Tenet e il Covid. Una sovrainterpretazione
Il Protagonista, John David Washington, fa il suo ingresso nel tempo invertito e indossa una maschera per l’ossigeno... Una lettura “impossibile” del film di Christopher Nolan.
Il Protagonista di Tenet, John David Washington, fa il suo ingresso nel tempo invertito e indossa una maschera per l’ossigeno: i suoi polmoni in inversione, infatti, non potrebbero respirare aria normale. Questo gesto, questa immagine ne richiama inevitabilmente un’altra dell’oggi, strappata alla cronaca: la maschera di ossigeno dei malati gravi di Covid-19. Nolan inscena l’inversione temporale: e cos’è un virus che diventa pandemia, se non un ribaltamento del tempo lineare, dove tempo va inteso anche come epoca e presente? Leggere il film di Christopher Nolan alla luce del Covid è, ovviamente, sovrainterpretare. È una lettura impossibile. Tenet è stato realizzato ben prima dell’epidemia, e pensato prima ancora (Nolan lo covava da anni), dunque non può in alcun modo rifarsi “concretamente” al nuovo virus. Ma c’è un legame ideale. Il dialogo tra Tenet e il Covid non si svolge infatti sul mero terreno della metafora narrativa, del cinema che riscrive la realtà, bensì nel campo più ampio dello spirito del tempo: è lo Zeitgeist che Tenet coltiva, a cui partecipa, e lo spirito attuale non può che essere virologico.
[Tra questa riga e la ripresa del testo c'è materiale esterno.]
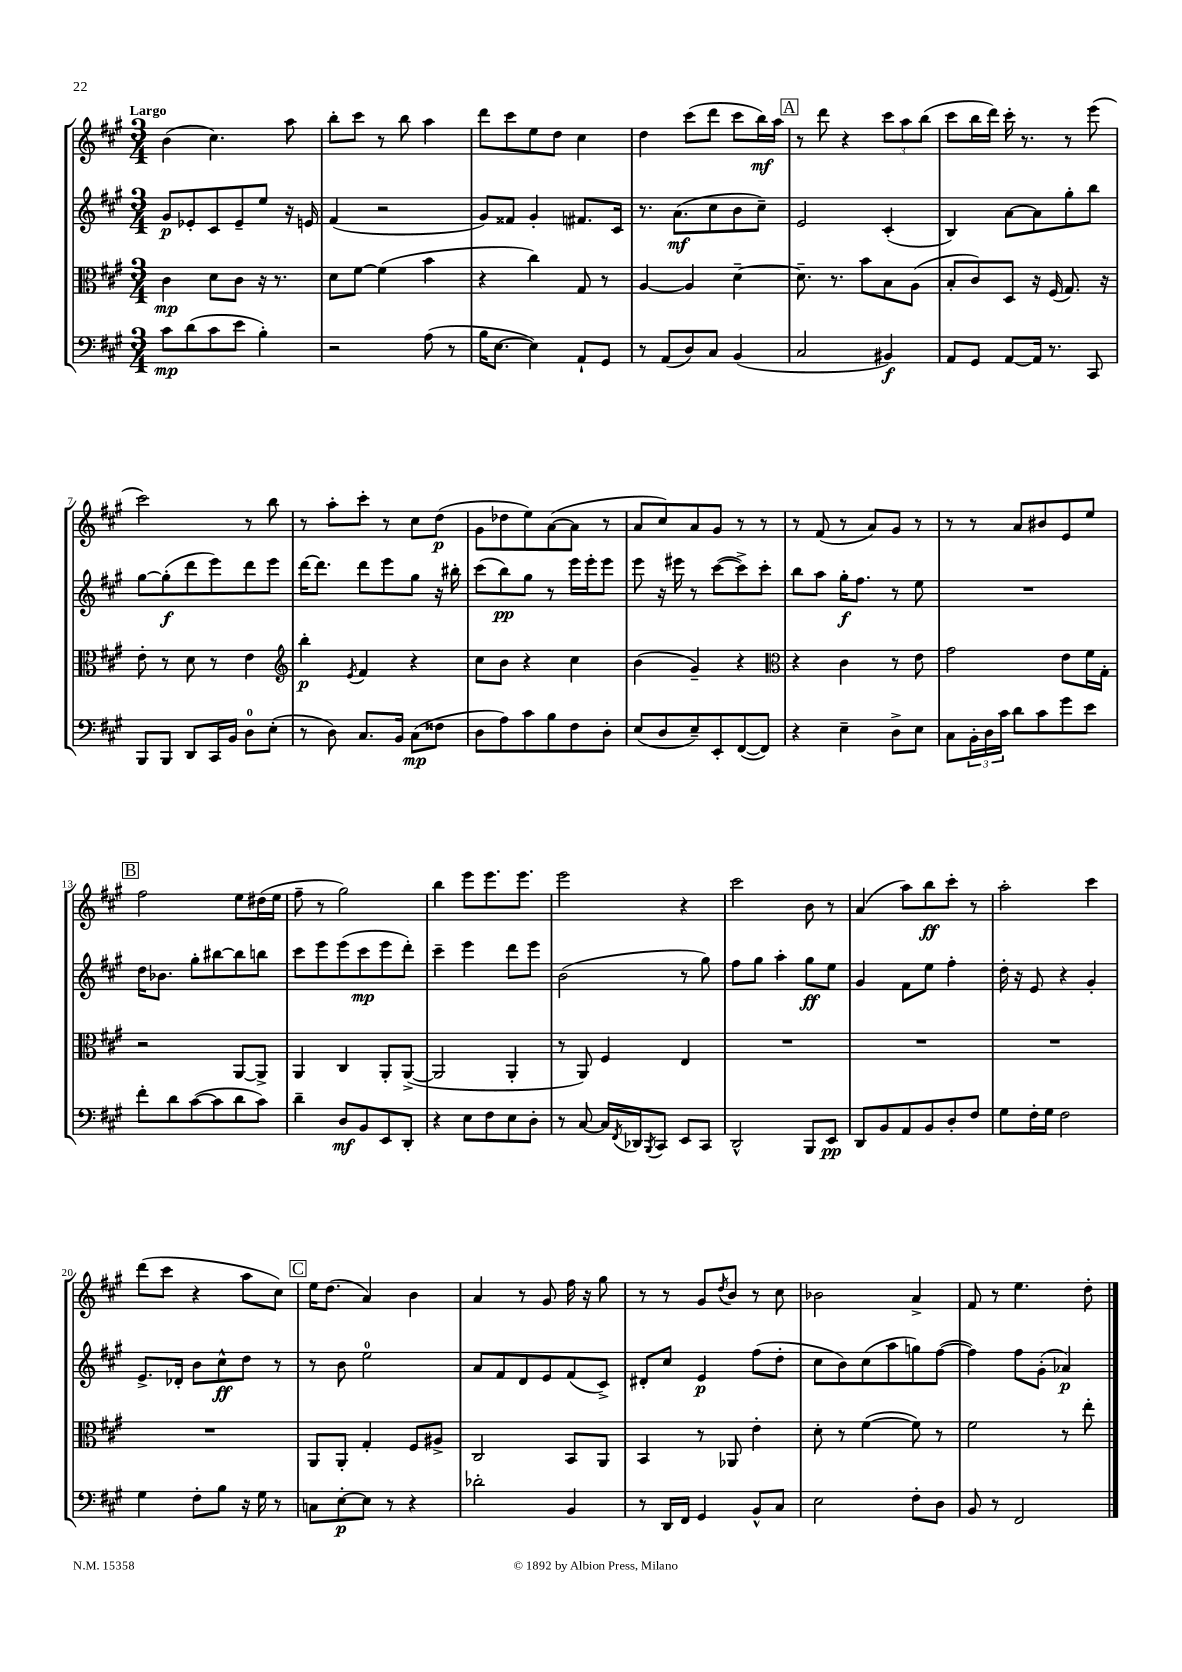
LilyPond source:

<<
\new StaffGroup <<
\new Staff = "s0" {
    \clef treble \key a \major \numericTimeSignature \time 3/4 \tempo "Largo"
    b'4( cis''4.) a''8 |
    b''8-. cis'''8 r8 b''8 a''4 |
    d'''8 cis'''8 e''8 d''8 cis''4 |
    d''4 cis'''8( d'''8 cis'''8 b''16\mf) a''16 |
    \mark \markup { \box "A" } r8 d'''8 r4 \tuplet 3/2 { cis'''8 a''8 b''8( } |
    cis'''8 b''16 d'''16) cis'''16-. r8. r8 e'''8( |
    cis'''2) r8 b''8 |
    r8 a''8-. cis'''8-. r8 cis''8 d''8\p( |
    gis'8 des''8 e''8) a'8~( a'8 r8 |
    a'8 cis''8) a'8 gis'8 r8 r8 |
    r8 fis'8( r8 a'8) gis'8 r8 |
    r8 r8 a'8 bis'8 e'8 e''8 |
    \mark \markup { \box "B" } fis''2 e''8 dis''16( e''16 |
    fis''8-- r8 gis''2) |
    b''4 e'''8 e'''8. e'''8. |
    e'''2 r4 |
    cis'''2 b'8 r8 |
    a'4( a''8) b''8\ff cis'''8-. r8 |
    a''2-. cis'''4 |
    d'''8( cis'''8 r4 a''8 cis''8) |
    \mark \markup { \box "C" } e''16 d''8.( a'4) b'4 |
    a'4 r8 gis'8 fis''16 r16 gis''8 |
    r8 r8 gis'8 \acciaccatura { d''8 } b'8 r8 cis''8 |
    bes'2 a'4-> |
    fis'8 r8 e''4. d''8-. \bar "|." |
}
\new Staff = "s1" {
    \clef treble \key a \major \numericTimeSignature \time 3/4
    gis'8\p ees'8-. cis'8 ees'8-- e''8 r16 e'16 |
    fis'4( r2 |
    gis'8) fisis'8 gis'4-. fis'8. cis'16 |
    r8. a'8.\mf( cis''8 b'8 cis''8--) |
    \mark \markup { \box "A" } e'2 cis'4-.( |
    b4) a'8~ a'8 gis''8-. b''8 |
    gis''8~ gis''8-.\f( d'''8 e'''8) d'''8 e'''8 |
    d'''16~ d'''8. d'''8 e'''8 gis''8 r16 bis''16-. |
    cis'''8( b''8\pp) gis''8 r8 e'''16 e'''16-. e'''8 |
    e'''8 r16 eis'''16 r8 cis'''8~( cis'''8->) cis'''8-. |
    b''8 a''8 gis''16-.\f fis''8. r8 e''8 |
    R2. |
    \mark \markup { \box "B" } d''16 bes'8. gis''8-. bis''8~ bis''8 b''8 |
    cis'''8 e'''8 e'''8( cis'''8\mp e'''8 d'''8-.) |
    cis'''4-- e'''4 d'''8 e'''8 |
    b'2( r8 gis''8) |
    fis''8 gis''8 a''4-. gis''8\ff e''8 |
    gis'4 fis'8 e''8 fis''4-. |
    d''16-. r16 e'8 r4 gis'4-. |
    e'8.-> des'16-. b'8 cis''8-^\ff d''8 r8 |
    \mark \markup { \box "C" } r8 b'8 e''2-0 |
    a'8 fis'8 d'8 e'8 fis'8( cis'8->) |
    dis'8-. cis''8 e'4\p fis''8( d''8-. |
    cis''8 b'8) cis''8( a''8 g''8) fis''8~( |
    fis''4) fis''8 gis'8-.( aes'4\p) \bar "|." |
}
\new Staff = "s2" {
    \clef alto \key a \major \numericTimeSignature \time 3/4
    cis'4\mp d'8 cis'8 r16 r8. |
    d'8 fis'8~ fis'4( b'4 |
    r4 cis''4) gis8 r8 |
    a4~ a4 d'4~-- |
    \mark \markup { \box "A" } d'8.-- r8. b'8 b8 a8( |
    b8-. cis'8) d8 r16 fis16( gis8.) r16 |
    e'8-. r8 d'8 r8 e'4 |
    \clef treble b''4-.\p \acciaccatura { e'8 } fis'4 r4 |
    cis''8 b'8 r4 cis''4 |
    b'4( gis'4--) r4 |
    \clef alto r4 cis'4 r8 e'8 |
    gis'2 e'8 fis'16 gis16-. |
    \mark \markup { \box "B" } r2 a,8~ a,8-> |
    a,4 cis4 a,8-. a,8~->( |
    a,2 a,4-. |
    r8 a,8) fis4 e4 |
    R2. |
    R2. |
    R2. |
    R2. |
    \mark \markup { \box "C" } a,8 a,8-. gis4-. fis8 ais8-> |
    cis2 b,8 a,8 |
    b,4 r8 aes,8 e'4-. |
    d'8-. r8 fis'4~( fis'8) r8 |
    fis'2 r8 e''8-. \bar "|." |
}
\new Staff = "s3" {
    \clef bass \key a \major \numericTimeSignature \time 3/4
    cis'8\mp d'8( cis'8 e'8 b4-.) |
    r2 a8( r8 |
    b16 e8.~ e4) a,8-! gis,8 |
    r8 a,8( d8) cis8 b,4( |
    \mark \markup { \box "A" } cis2 bis,4\f) |
    a,8 gis,8 a,8~ a,16 r8. cis,8 |
    b,,8 b,,8 d,8 cis,16 b,16 d8-0 e8-.( |
    r8 d8) cis8. b,16 cis8\mp( fisis8 |
    d8 a8) cis'8 b8 fis8 d8-. |
    e8( d8 e8--) e,8-. fis,8~( fis,8) |
    r4 e4-- d8-> e8 |
    cis8 \tuplet 3/2 { b,16-. d16 cis'16 } d'8 cis'8 gis'8 e'8 |
    \mark \markup { \box "B" } fis'8-. d'8 cis'8~( cis'8 d'8 cis'8) |
    d'4-- d8\mf b,8 e,8 d,8-. |
    r4 e8 fis8 e8 d8-. |
    r8 cis8~ cis16 \acciaccatura { fis,8 } des,16 \acciaccatura { b,,8 } cis,8 e,8 cis,8 |
    d,2-^ b,,8 e,8\pp |
    d,8 b,8 a,8 b,8 d8-. fis8 |
    gis8 fis16-. gis16 fis2 |
    gis4 fis8-. b8 r16 gis16 r8 |
    \mark \markup { \box "C" } c8 e8~-.\p e8 r8 r4 |
    des'2-. b,4 |
    r8 d,16 fis,16 gis,4 b,8-^ cis8 |
    e2 fis8-. d8 |
    b,8 r8 fis,2 \bar "|." |
}
>>
>>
Nella sua spiegazione da blockbuster medio hollywoodiano, il Sator di Kenneth Branagh risponde alla domanda angolare di Tenet: perché il futuro fa la guerra al passato? L’uomo ha prosciugato i fiumi, dice il villain bondiano di turno, ha alzato il livello dei mari. Potrebbe anche aggiungere: ha diffuso un nuovo virus. Se il tempo lineare era il nostro presente, il Covid è stata la sua inversione: Nolan non ha previsto un virus, ma ha intuito che la cronologia del contemporaneo si può improvvisamente invertire. Ha posto un’ipotesi epocale che si è rivelata “giusta”. Come, si parva licet, fece Nanni Moretti nella rinuncia papale di Habemus Papam. Ma c’è di più: nelle pieghe dell’universo nolaniano, nell’ennesimo oggetto consegnato ai suoi esegeti, si trovano altre sconcertanti tracce dell’oggi.
Perché il Protagonista tiene così tanto alla Kat di Elizabeth Debicki? Perché l’automatismo dello spionaggio si inceppa di fronte a questa donna? Egli è disposto a rischiare tutto, a mettere in discussione, ma non c’è motivo apparente. La possibile love story non sboccia, viene castigata da un bacio sulla guancia. E allora? Allora il mondo nolaniano è affetto dal virus dell’inversione, che può facilmente scatenare una pandemia. Qui il problema è come restare umani, come non lasciarsi divorare dall’ingranaggio meccanico e anaffettivo: Kat diventa quindi per il Protagonista il tampone contro l’indifferenza, egli lo esegue e l’amore è il risultato negativo. L’intreccio con la contemporaneità lo rende un Nolan politico? No, piuttosto un grande autore di cinema popolare: la sua sci-fi può essere a tratti ovvia, perfino palese, può mettere il pilota automatico della battuta mainstream ma si rivela esattamente in tempo. Tenet sta a noi come 1984 di George Orwell stava al totalitarismo, oppure come il capolavoro I reietti dell’altro pianeta di Ursula K. Le Guin conversava con capitalismo e anarchismo, chiamandoli Urras e Anarres. Ma nell’era della post-politica Nolan scarta l’ideologia e si apre all’umanità. A ognuno il suo, con un punto di contatto: sono gli autori di fantascienza che sanno vivere nel proprio tempo, parteciparvi, starci dentro a piene mani. E così il dialogo impossibile tra Tenet e il Covid diviene plausibile e perfino evidente, nel ritratto di un mondo che non sappiamo come sarà domani, e nell’unica consapevolezza che esso rilascia: intervenire nel presente per non far deragliare il futuro. Perché una differenza c’è tra il tempo di Tenet e il nostro: il secondo non concede inversione.